If a court rejects the MERS claim of ownership in a foreclosure, that could mean the owner of a mortgage has no claim to the house as collateral. That conclusion could potentially reduce the value of mortgage's servicing fees to near zero.

Why does this matter? Banks count those servicing rights -- the rights to collect the interest and principal payments made on the mortgage -- as an asset. If servicing rights are in doubt, that would vaporize a key asset and revenue stream for many banks.

5)All 50 states and the District of Columbia are joining forces to investigate the legal issues raised by the foreclosure crisis. Ohio Attorney General Richard Cordray has already filed a lawsuit against one mortgage servicer, with potential damages in the billions of dollars.

If damages are collected from any servicer, then claims against others may have the benefit of precedent. The costs of battling multiple lawsuits could conceivably bankrupt banks with low reserves against losses.

6) Millions of underwater homeowners may realize they can stop paying their mortgages with no near-term consequence because the foreclosure system is frozen. While the legality and ethics of such a move can be debated, the fact remains that the incentives for underwater homeowners to stop making mortgage payments are high -- and the disincentives have now been significantly lowered.

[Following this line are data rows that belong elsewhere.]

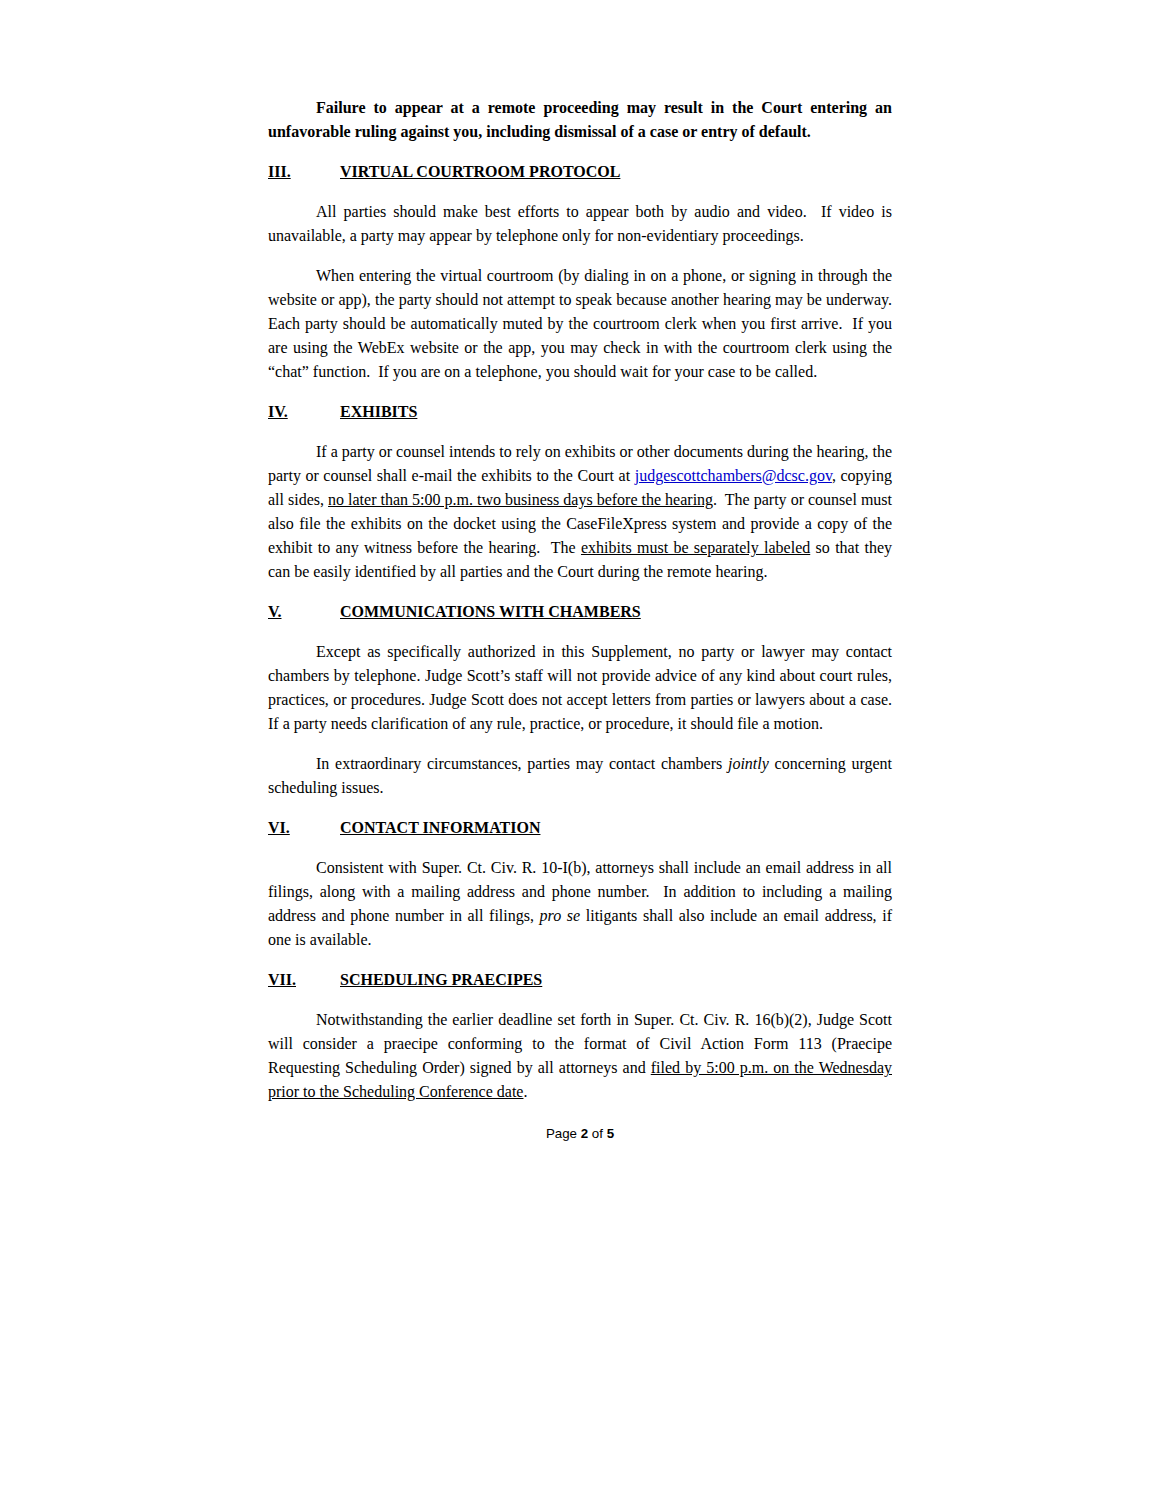Failure to appear at a remote proceeding may result in the Court entering an unfavorable ruling against you, including dismissal of a case or entry of default.
III. VIRTUAL COURTROOM PROTOCOL
All parties should make best efforts to appear both by audio and video. If video is unavailable, a party may appear by telephone only for non-evidentiary proceedings.
When entering the virtual courtroom (by dialing in on a phone, or signing in through the website or app), the party should not attempt to speak because another hearing may be underway. Each party should be automatically muted by the courtroom clerk when you first arrive. If you are using the WebEx website or the app, you may check in with the courtroom clerk using the “chat” function. If you are on a telephone, you should wait for your case to be called.
IV. EXHIBITS
If a party or counsel intends to rely on exhibits or other documents during the hearing, the party or counsel shall e-mail the exhibits to the Court at judgescottchambers@dcsc.gov, copying all sides, no later than 5:00 p.m. two business days before the hearing. The party or counsel must also file the exhibits on the docket using the CaseFileXpress system and provide a copy of the exhibit to any witness before the hearing. The exhibits must be separately labeled so that they can be easily identified by all parties and the Court during the remote hearing.
V. COMMUNICATIONS WITH CHAMBERS
Except as specifically authorized in this Supplement, no party or lawyer may contact chambers by telephone. Judge Scott’s staff will not provide advice of any kind about court rules, practices, or procedures. Judge Scott does not accept letters from parties or lawyers about a case. If a party needs clarification of any rule, practice, or procedure, it should file a motion.
In extraordinary circumstances, parties may contact chambers jointly concerning urgent scheduling issues.
VI. CONTACT INFORMATION
Consistent with Super. Ct. Civ. R. 10-I(b), attorneys shall include an email address in all filings, along with a mailing address and phone number. In addition to including a mailing address and phone number in all filings, pro se litigants shall also include an email address, if one is available.
VII. SCHEDULING PRAECIPES
Notwithstanding the earlier deadline set forth in Super. Ct. Civ. R. 16(b)(2), Judge Scott will consider a praecipe conforming to the format of Civil Action Form 113 (Praecipe Requesting Scheduling Order) signed by all attorneys and filed by 5:00 p.m. on the Wednesday prior to the Scheduling Conference date.
Page 2 of 5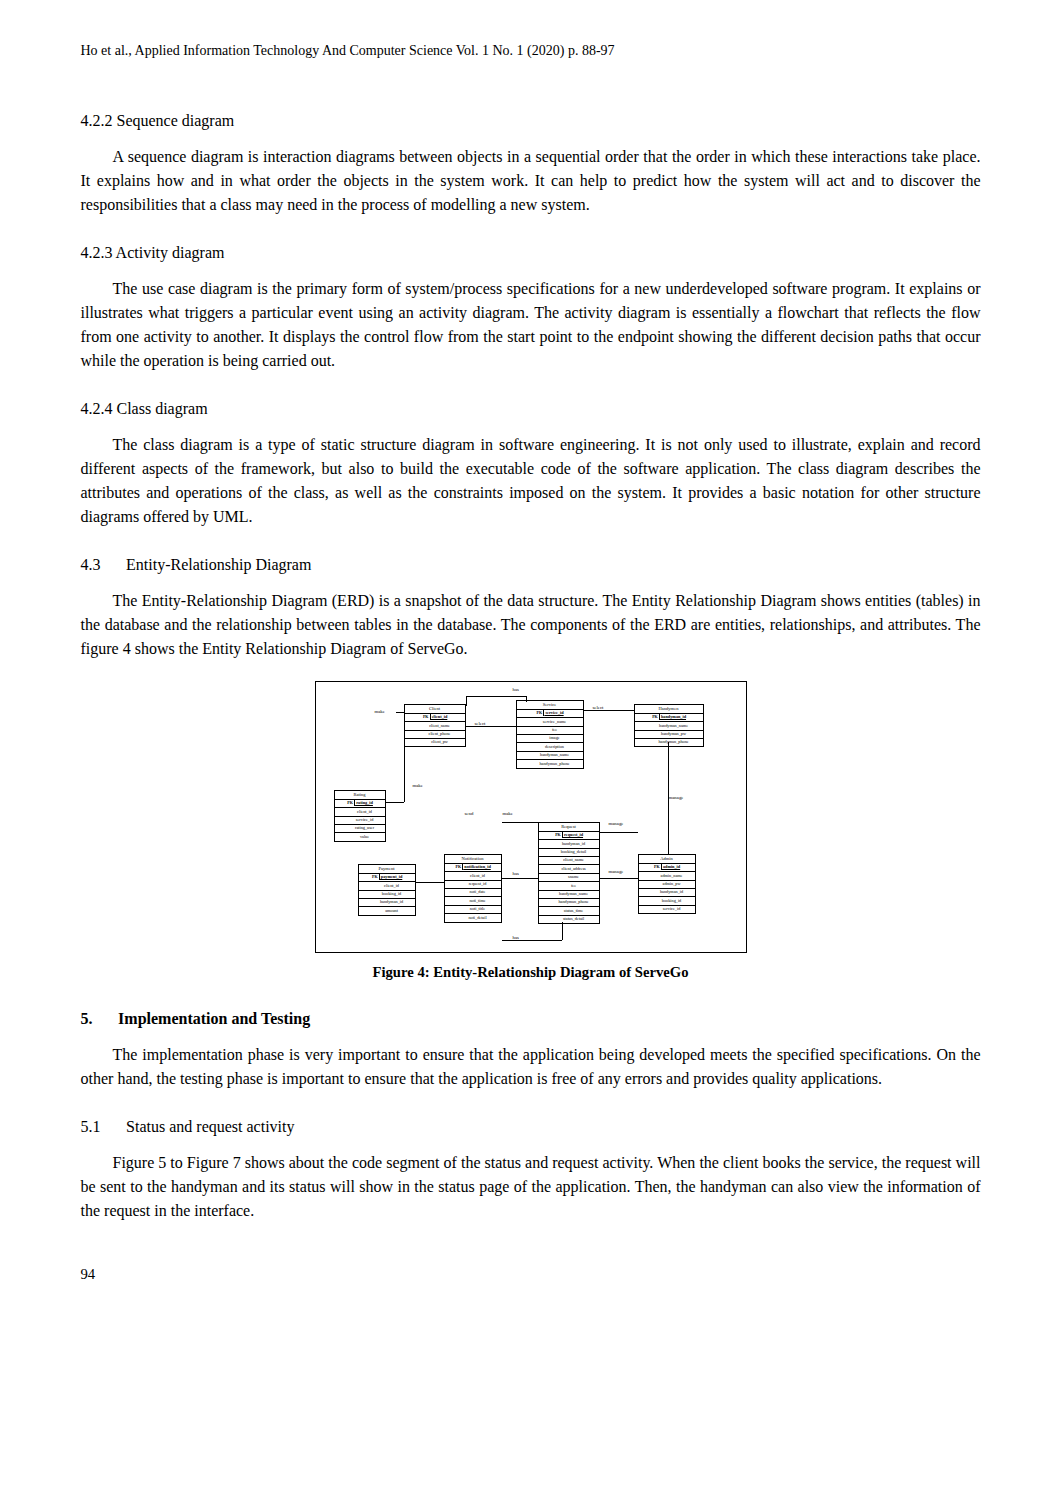Ho et al., Applied Information Technology And Computer Science Vol. 1 No. 1 (2020) p. 88-97
4.2.2 Sequence diagram
A sequence diagram is interaction diagrams between objects in a sequential order that the order in which these interactions take place. It explains how and in what order the objects in the system work. It can help to predict how the system will act and to discover the responsibilities that a class may need in the process of modelling a new system.
4.2.3 Activity diagram
The use case diagram is the primary form of system/process specifications for a new underdeveloped software program. It explains or illustrates what triggers a particular event using an activity diagram. The activity diagram is essentially a flowchart that reflects the flow from one activity to another. It displays the control flow from the start point to the endpoint showing the different decision paths that occur while the operation is being carried out.
4.2.4 Class diagram
The class diagram is a type of static structure diagram in software engineering. It is not only used to illustrate, explain and record different aspects of the framework, but also to build the executable code of the software application. The class diagram describes the attributes and operations of the class, as well as the constraints imposed on the system. It provides a basic notation for other structure diagrams offered by UML.
4.3 Entity-Relationship Diagram
The Entity-Relationship Diagram (ERD) is a snapshot of the data structure. The Entity Relationship Diagram shows entities (tables) in the database and the relationship between tables in the database. The components of the ERD are entities, relationships, and attributes. The figure 4 shows the Entity Relationship Diagram of ServeGo.
Client
PK client_id
client_name
client_phone
client_pw
Service
PK service_id
service_name
fee
image
description
handyman_name
handyman_phone
Handymen
PK handyman_id
handyman_name
handyman_pw
handyman_phone
Rating
PK rating_id
client_id
service_id
rating_user
value
Payment
PK payment_id
client_id
booking_id
handyman_id
amount
Notification
PK notification_id
client_id
request_id
noti_date
noti_time
noti_title
noti_detail
Request
PK request_id
handyman_id
booking_detail
client_name
client_address
sname
fee
handyman_name
handyman_phone
status_time
status_detail
Admin
PK admin_id
admin_name
admin_pw
handyman_id
booking_id
service_id
has
select
make
select
make
send
make
manage
manage
manage
has
has
Figure 4: Entity-Relationship Diagram of ServeGo
5. Implementation and Testing
The implementation phase is very important to ensure that the application being developed meets the specified specifications. On the other hand, the testing phase is important to ensure that the application is free of any errors and provides quality applications.
5.1 Status and request activity
Figure 5 to Figure 7 shows about the code segment of the status and request activity. When the client books the service, the request will be sent to the handyman and its status will show in the status page of the application. Then, the handyman can also view the information of the request in the interface.
94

Stories of "salt of the Earth" homeowners refusing to comply with their lenders' demands are now appearing in the blogosphere.

7) Evictions based on foreclosures can be challenged, halted, delayed or even canceled. The entire pipeline of foreclosure -- a lengthy process -- has been effectively plugged.

8) In most states, the necessary paperwork must be physically transferred when mortgage ownership is transferred from one party to another. Clearly, that has not been done in the robo-signing cases. Indeed, the entire MERS registry was intended to bypass this cumbersome and often arcane process. If the procedures were not followed, then it will take a monumentally labor-intensive cleanup to track down every owner of securitized mortgages and rebuild the properly executed chain of transferred mortgages.

These costs could weigh heavily on banks' cash flows and profits.

9) If millions of defaulted mortgages pile up awaiting some future resolution of the many issues at stake, the potential for a truly massive "shadow inventory" of unsold homes increases. That raises the unsettling possibility that a severe imbalance between a modest demand for houses from qualified buyers and an overwhelming supply of available homes will further depress prices.

10) The ultimate resolution of the crisis is unknown and unpredictable. Phrases such as "housing Armageddon" are now appearing in the mainstream financial media as commentators and legal authorities hazard guesses about how the crisis may play out. The key feature of the issue may well be that nobody knows.